Adelup lying about Chris Duenas’s support of raises
Senators were surprised Thursday to discover Gov. Lou Leon Guerrero’s original pay raise proposal had failed to include about $7 million in funding needed to include General Pay Plan employees of the Guam Department of Education. The republican leader of the legislature, Sen. Frank Blas, Jr., raised concerns the new proposal has a substantially higher price tag – about $24 million for this fiscal year alone and nearly $50 million for next year – than the $16 million the governor initially told senators she needed.
“We want the raises to happen for the employees,” Sen. Chris Duenas said, “but we don’t want to leave out the DOE employees, and I don’t think it’s right that people making six figures will get a 22 percent pay raise.”
That was another detail senators discovered, to their chagrin, at a meeting of the legislative Committee on Rules, chaired by Sen. Chris Barnett.
Adelup and a faction of the Democratic Party of Guam have been making false statements about Mr. Duenas’s stance on the pay raises, saying the senator opposes them.

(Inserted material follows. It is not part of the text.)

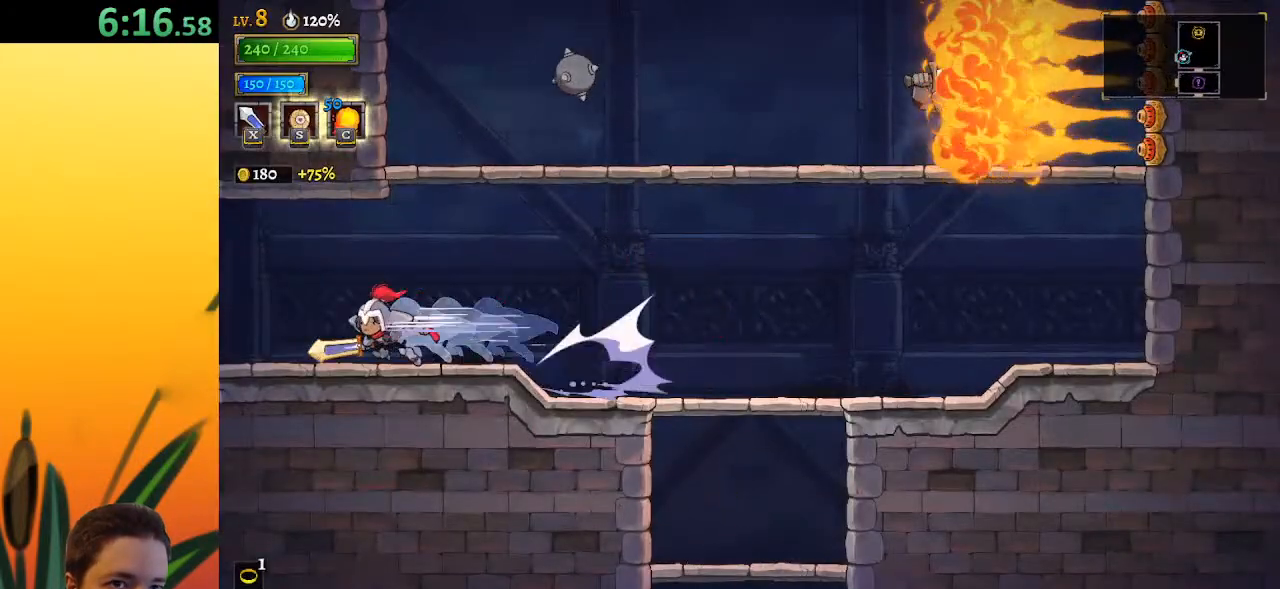
{"keys": ["left"], "events": [[117, "a", "up"]]}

“That’s a lie,” Mr. Duenas told Kandit in an in-studio interview Friday. “I support the 22 percent pay raise for the rank and file employees. What I don’t support is giving a $22,000 pay raise to someone making $100,000.”
The senator said Mr. Barnett’s meeting revealed droves of high-paid General Pay Plan members in the executive branch would be entitled to the same 22 percent pay raise as public employees making only $22,000 a year. Under such a scenario, someone with an annual gross salary of $22,000 would get a $4,840 annual pay raise, while an employee currently paid $100,000 a year will get a pay raise “that’s equivalent to an entire salary for a new employee,” the senator said.
“How can this be truly about recruitment if the lower-paid employees are getting nothing compared to the six-figure employees,” the senator said.
The solution he said he and other senators will be considering is either to cut out six-figure employees from the raises, or to establish a sliding scale that reduces the percentage increase the higher the pay bracket in the six-figure categories.
“We can save millions by doing this, and send those millions to where it’s needed most: the schools,” Mr. Duenas said.
The conservative senator from Tamuning questioned Adelup’s priorities and motives as the administration pushes pay raises for six-figure employees while remaining silent on “the schools that are falling apart at the seams.”
As for the administration’s attacks on Mr. Duenas, Sen. Blas called out the governor for, again, failing to be transparent with both the public and the legislature.
“Of concern to Senator Duenas and the other Republican members of the 37th Guam Legislature’s Rules Committee was the lack of transparency and blatant attempt to place a bill that was substantially costlier and different than what was introduced and discussed in the bill’s public hearing,” Mr. Blas said in a news release Thursday evening.
“It’s sad that they originally left out the cost for GDOE when they told us $16 million, because they based their whole argument on the need to hire DOE employees in order to repair schools,” Mr. Duenas said. “We republicans are not going to leave out the schools.”